I drive in hilly areas from time to time and could really use more engine braking. I observe that the RPM does rise on some downhills while in Drive, but not always and not as much as I'd like. Sport mode does the trick, but I worry about increasing wear on the transmission.

Do any of you have any technical, fact based info on whether shifting into sport mode inflicts harm (a little or alot) on the transmission, or is that fully within its design, and I can do it as much as I want? I'm hoping for factual, technical feedback on the CR-V's (or similar) CVT, rather than anecdotal speculation.

thanks!

Roy
 

·
Registered
2016 CRV Touring AWD
Joined
·
3,579 Posts
Safety matters more than wearing out parts. Some will say that brakes are cheaper but, if the hills warrant the extra braking that sports mode gives you don't hesitate to use it.
 

·
Registered
Joined
·
1,179 Posts
Based on my limited knowledge of the CVT, I don't think it hurts anything. I have a Burgman 650 Maxi-Scooter that has a Power button that does the same thing as the Sport selection of my CRV. I've used it for years for engine braking and acceleration on steep crooked mountain roads. The CVT in both of them are really ECVT (for electronic). The CVT uses pulleys and a belt to change speeds. The speed change is when the pulleys change sizes to change the gearing. The power pulley is small at takeoff and the other pulley is larger and as you go faster, the power pulley gets larger (the sides move closer together) and the other pulley gets smaller which makes the gear ratio get higher. The electronics in Sport mode tells the transmission to keep the power pulley smaller to keep the ratio lower.
 

·
Registered
Joined
·
10 Posts
Discussion Starter #5 (Edited)
I have eyed the Burgman 650 for years. I was always intrigued by the rather sophisticated CVT it has. A much nicer one than what is common on smaller scooters.

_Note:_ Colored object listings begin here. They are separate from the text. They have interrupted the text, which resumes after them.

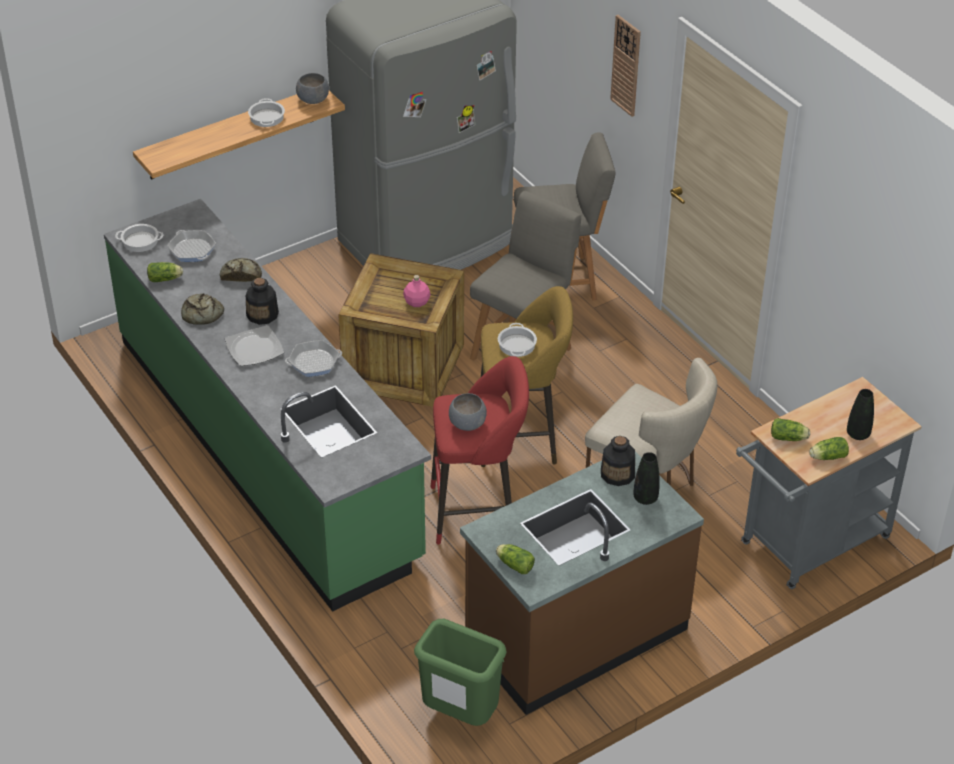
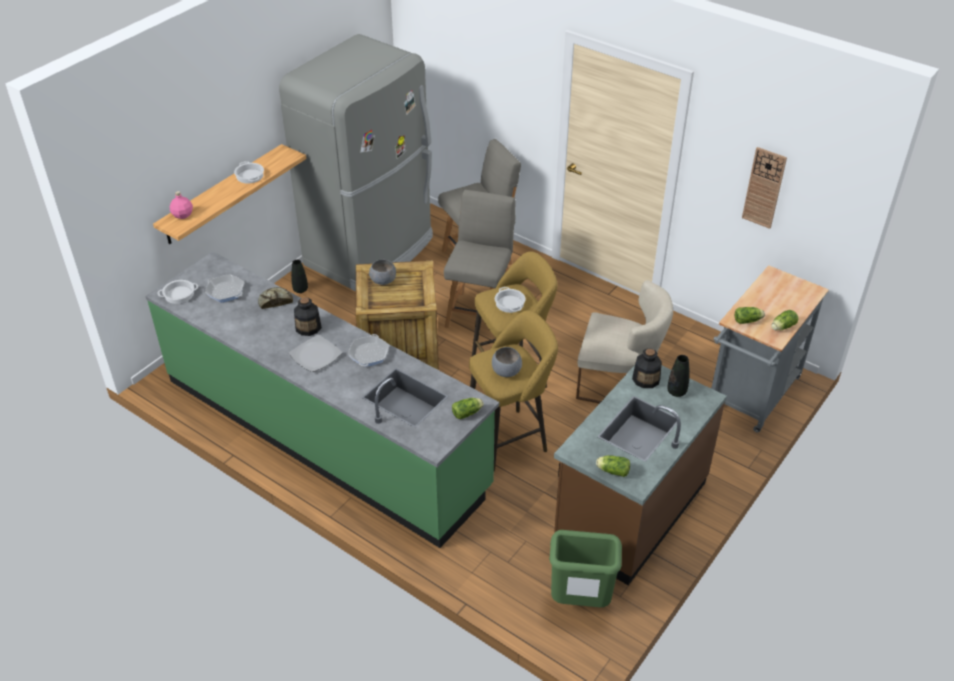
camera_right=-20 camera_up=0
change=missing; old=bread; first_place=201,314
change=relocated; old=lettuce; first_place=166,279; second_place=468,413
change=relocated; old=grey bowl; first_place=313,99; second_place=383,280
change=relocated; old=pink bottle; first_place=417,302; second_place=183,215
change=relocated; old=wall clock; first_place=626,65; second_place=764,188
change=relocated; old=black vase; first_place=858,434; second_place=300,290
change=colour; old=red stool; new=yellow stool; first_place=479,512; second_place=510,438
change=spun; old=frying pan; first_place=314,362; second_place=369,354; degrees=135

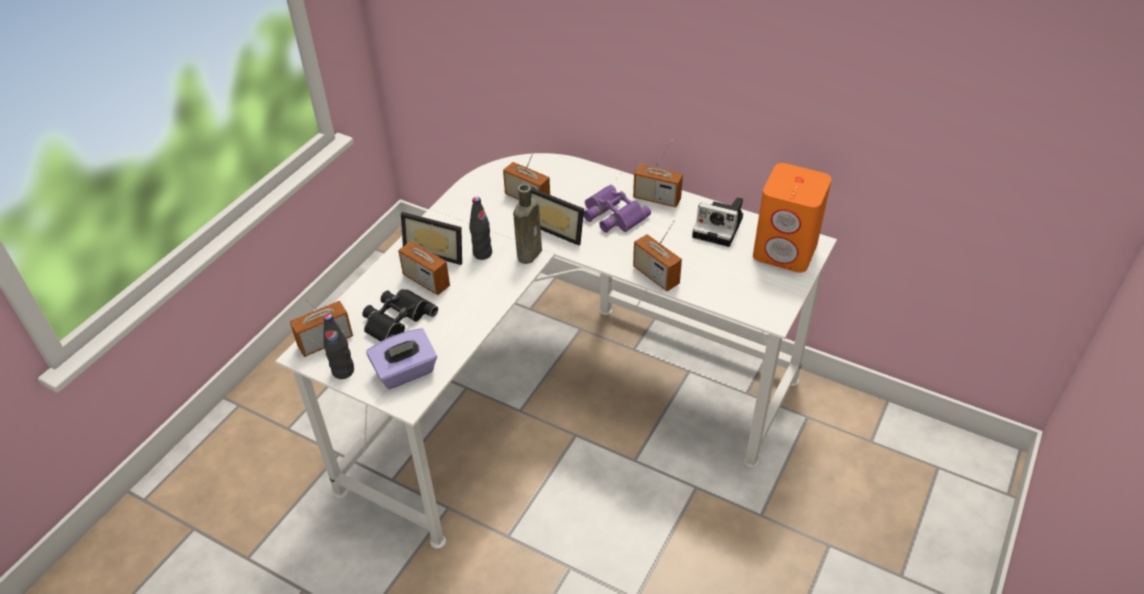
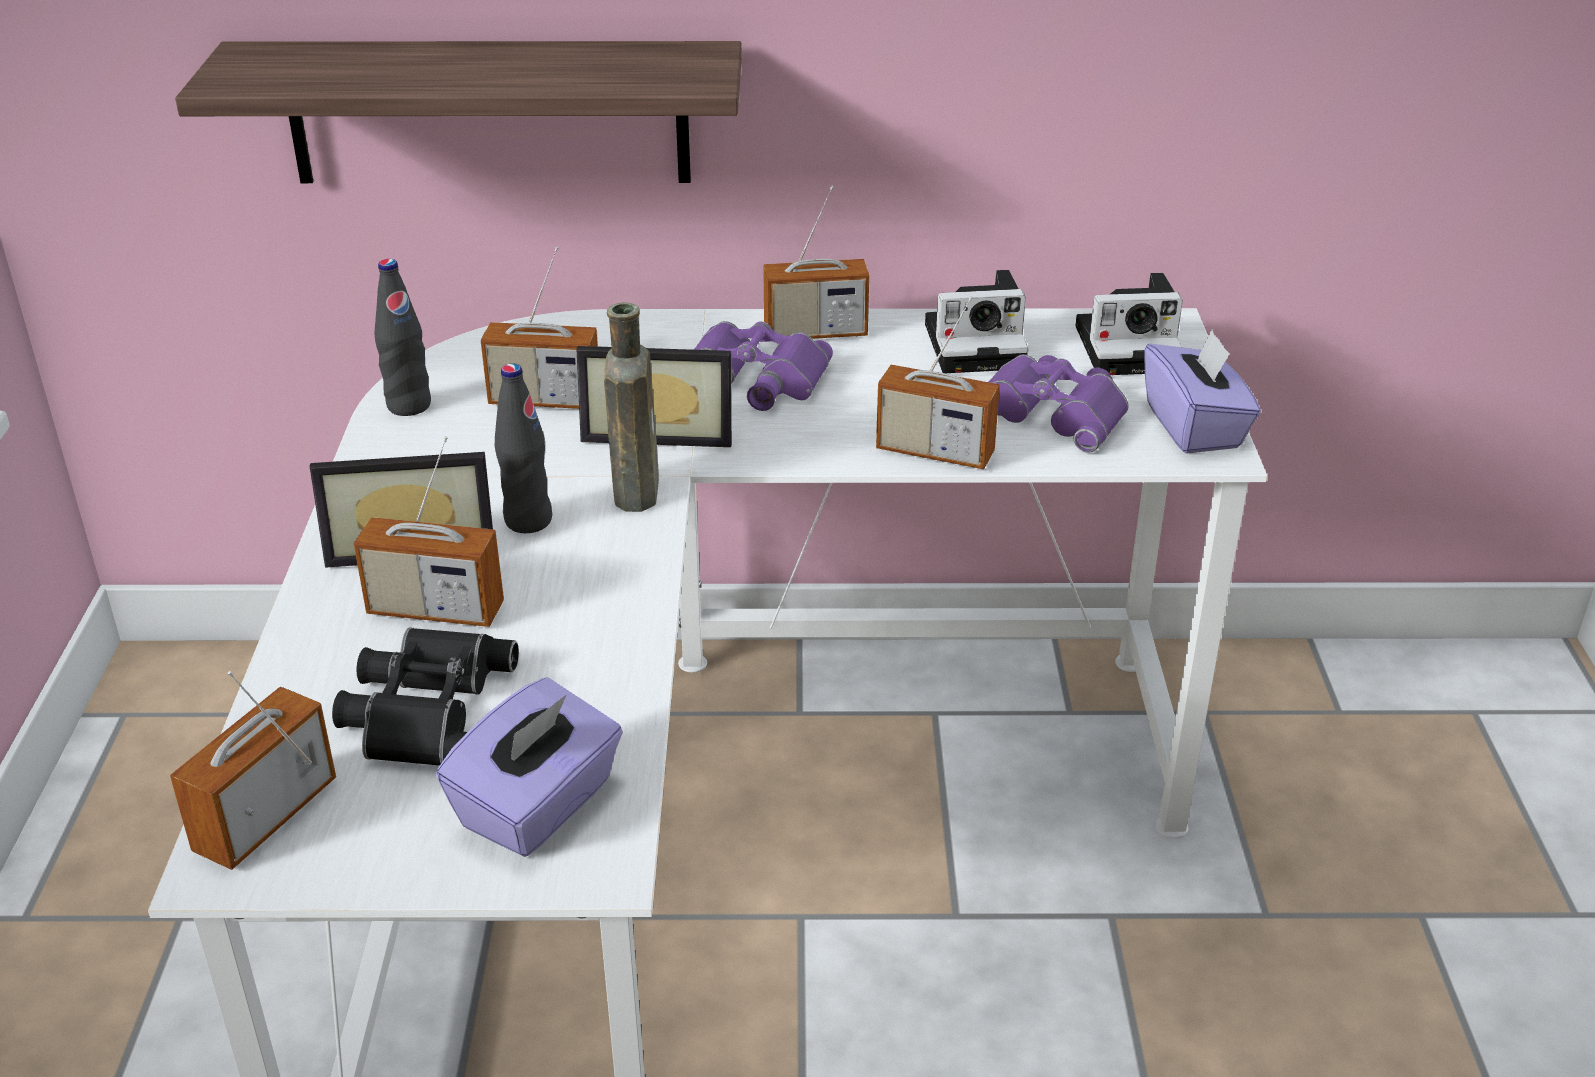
camera_right=-30 camera_up=-10
change=appeared; new=shelf; second_place=488,112
change=appeared; new=purple binoculars; second_place=1053,412
change=appeared; new=purple tissue box; second_place=1194,427
change=relocated; old=black bottle; first_place=343,371; second_place=409,406
change=exchanged; old=orange speaker; new=photo camera; first_place=785,251; second_place=1131,347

I too, think using Sport mode on the CR-V is reasonably safe, since it seems to shift down very gently when needed. Perhaps shifting to Sport mode is no different than what the transmission normally does when it shifts gears on its own!

But I wanted to run this by the braintrust here at Crvownersclub to be more sure!

--R
 

·
Registered
Joined
·
1,179 Posts
I have eyed the Burgman 650 for years. I was always intrigued by the rather sophisticated CVT it has. A much nicer one than what is common on smaller scooters.

I too, think using Sport mode on the CR-V is reasonably safe, since it seems to shift down very gently when needed. Perhaps shifting to Sport mode is no different than what the transmission normally does when it shifts gears on its own!

But I wanted to run this by the braintrust here at Crvownersclub to be more sure!

--R
The CVT in the Burgman 650 is more controllable than the one in the CRV. The CRV has D & S modes for performance levels but there is no control of the engine speed changes on acceleration or upgrades. The Burgman 650 lets you choose the gear you want and it stays there until you stop. You can lock it into OD or other gear and the CVT locks in and the engine won't change speed unless the vehicle speed changes. It's a nice option but I don't find that it makes any difference in fuel mileage and it doesn't perform as well. It's fun to play with but I don't see any practical reason for it. I previously had a Burgman 400 with a conventional CVT that I liked far less.